Return every line of text from the data verbatim, without the pictures.

>>>

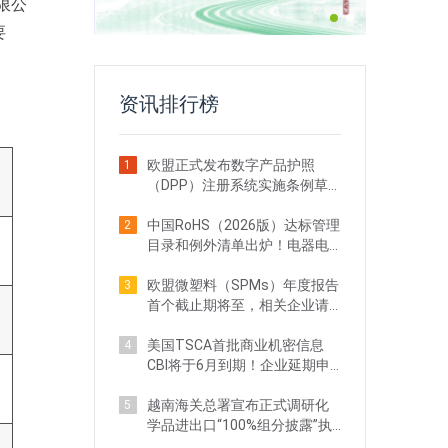
限公
要
资讯排行榜
欧盟正式发布数字产品护照
1
（DPP）注册系统实施条例草
案！出口企业注意
中国RoHS（2026版）达标管理
2
目录和例外清单出炉！电器电
子企业需关注
欧盟微塑料（SPMs）年度报告
3
首个截止期将至，相关企业请
立即行动
美国TSCA首批商业机密信息
4
CBI将于6月到期！企业延期申
请全攻略
越南海关总署宣布正式调研化
5
学品进出口“100%组分披露”执
法现状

<<<

### TASK RESPONSE
限公
要
资讯排行榜
欧盟正式发布数字产品护照
1
（DPP）注册系统实施条例草
案！出口企业注意
中国RoHS（2026版）达标管理
2
目录和例外清单出炉！电器电
子企业需关注
欧盟微塑料（SPMs）年度报告
3
首个截止期将至，相关企业请
立即行动
美国TSCA首批商业机密信息
4
CBI将于6月到期！企业延期申
请全攻略
越南海关总署宣布正式调研化
5
学品进出口“100%组分披露”执
法现状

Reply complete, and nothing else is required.